Opinioni & Commenti
Guerra e indulto, i nuovi farisei
Il Papa parla contro la guerra, per la clemenza nei confronti dei carcerati, per l’umanità nei confronti dell’emigrazione, per l’accoglienza alla vita, per una politica della famiglia, per una scuola libera, per una identità cristiana nelle radici dell’Europa, per una iniziativa coraggiosa nei confronti del Terzo Mondo, per un intervento attivo nel dramma del Medio Oriente. All’indomani dell’applauso e dell’omaggio plateale alle sue parole nulla o quasi nulla segue poi nei fatti.
E allora si ha la sgradevole impressione che quell’omaggio sia soprattutto un rito formale, una corsa ad iscriversi nel club politicamente redditizio degli amici del Papa, una ambizione frettolosa per entrare nel riflesso di luce di una grande figura carismatica, uno sfruttamento virtuale di grandi eventi di massa a proprio uso e consumo magari con la speranza di conquistare o di non perdere qualche voto in ciò che rimane nel magro orticello del cosiddetto mondo cattolico.
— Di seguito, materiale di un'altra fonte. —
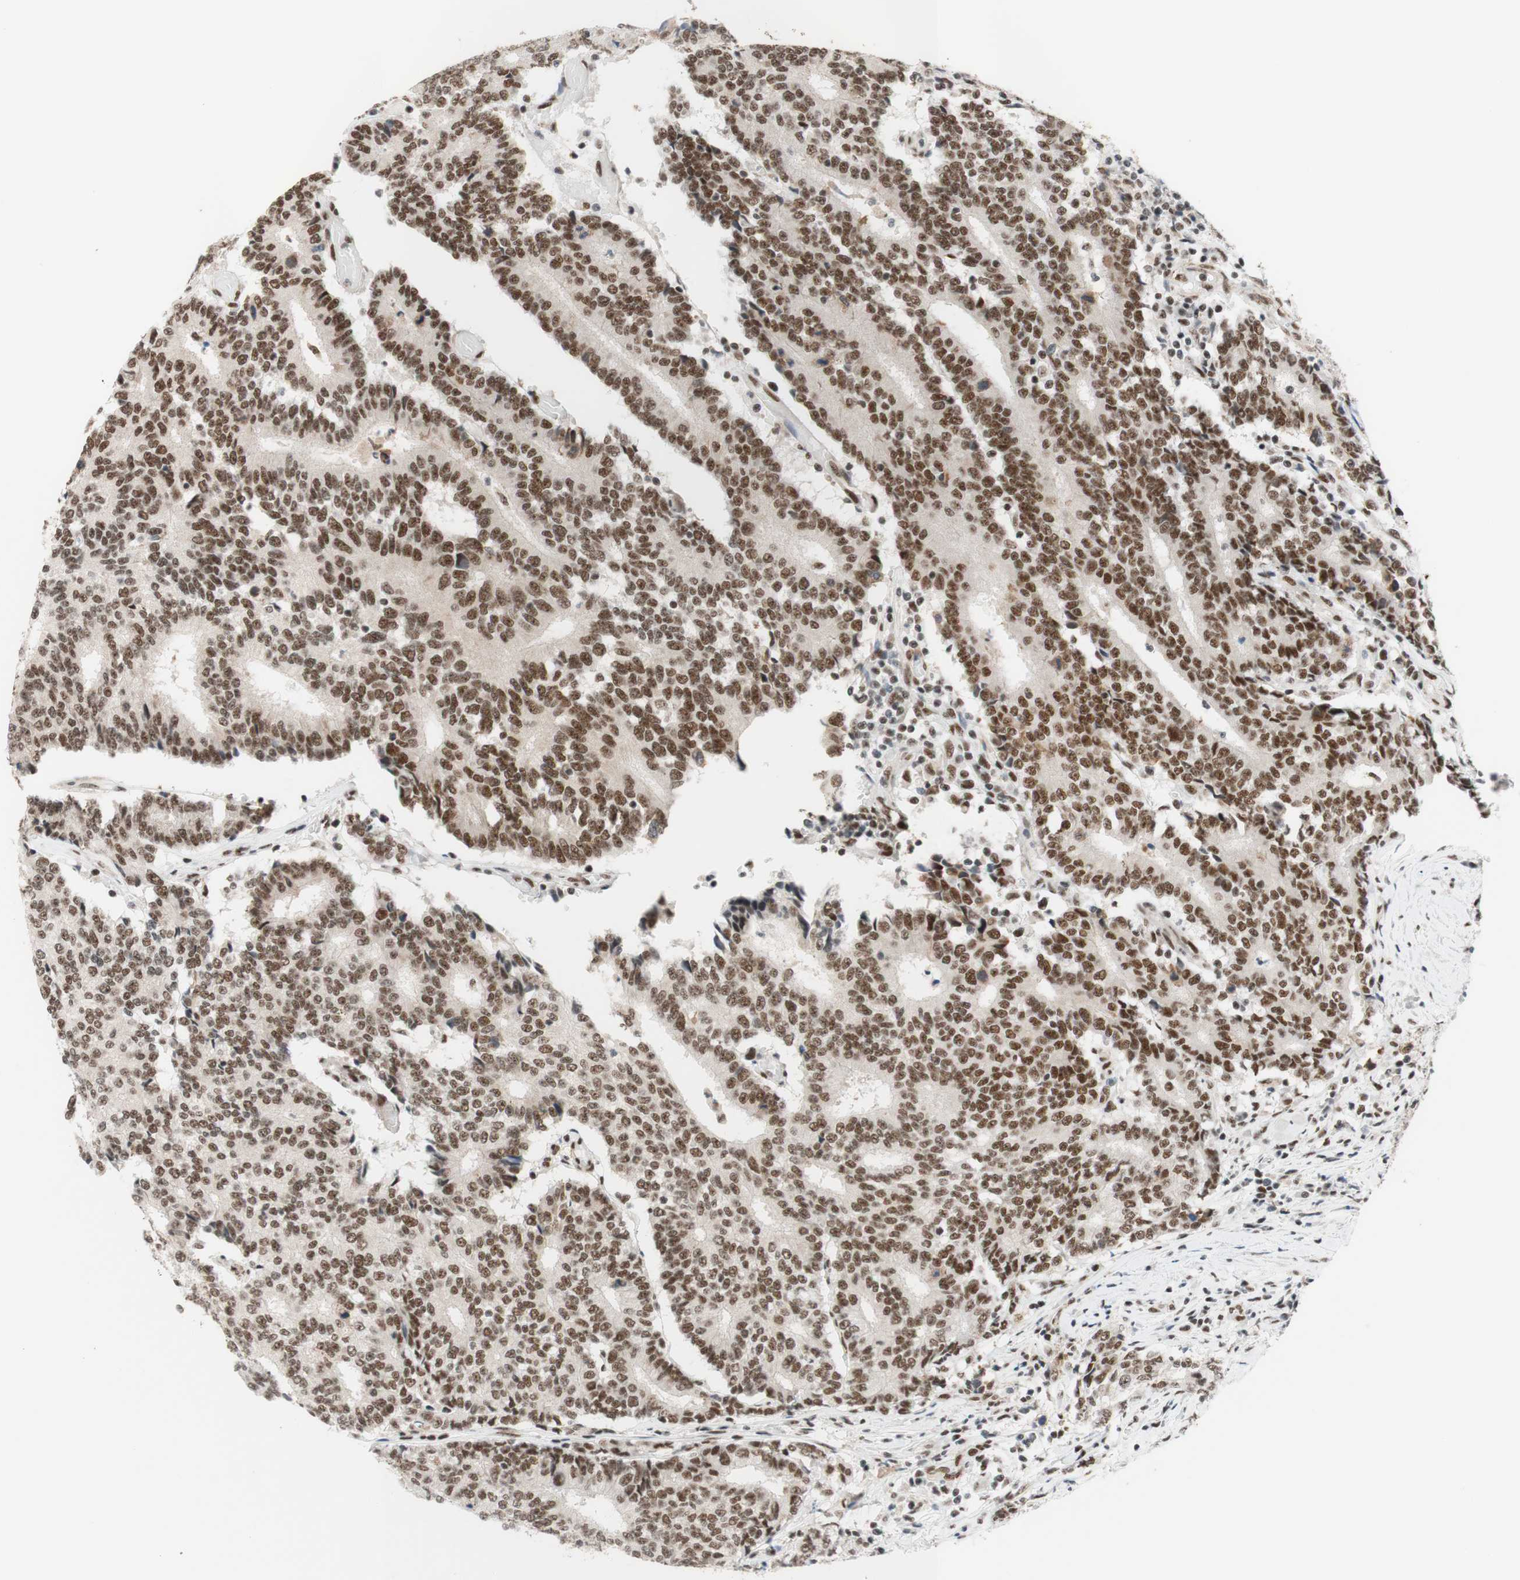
{"staining": {"intensity": "strong", "quantity": ">75%", "location": "nuclear"}, "tissue": "prostate cancer", "cell_type": "Tumor cells", "image_type": "cancer", "snomed": [{"axis": "morphology", "description": "Normal tissue, NOS"}, {"axis": "morphology", "description": "Adenocarcinoma, High grade"}, {"axis": "topography", "description": "Prostate"}, {"axis": "topography", "description": "Seminal veicle"}], "caption": "DAB immunohistochemical staining of prostate high-grade adenocarcinoma demonstrates strong nuclear protein expression in approximately >75% of tumor cells. Using DAB (3,3'-diaminobenzidine) (brown) and hematoxylin (blue) stains, captured at high magnification using brightfield microscopy.", "gene": "PRPF19", "patient": {"sex": "male", "age": 55}}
Se così fosse, rispetto a questi ossequi più ipocriti che convinti, viene quasi da rimpiangere il laicismo grezzo e brutale di una volta quando l’opposizione al Papa era irriverente, talvolta perfino becera e blasfema e tuttavia aperta e autentica. Oggi invece nella melassa delle lodi convinte o di maniera, dei sì a parole e dei no nei fatti, non riusciamo più nemmeno a distinguere l’obolo vero e l’obolo falso. Persino nell’espressioni più encomiastiche ci viene il sospetto che esse nascondano il distacco anche quando sembrano esprimere entusiasmo. Forse quando si dice «discorso bello» si vuol far intendere troppo bello per essere vero. Forse quando si dice «discorso alto» si intende troppo al di sopra dal mondo così com’è per essere applicabile.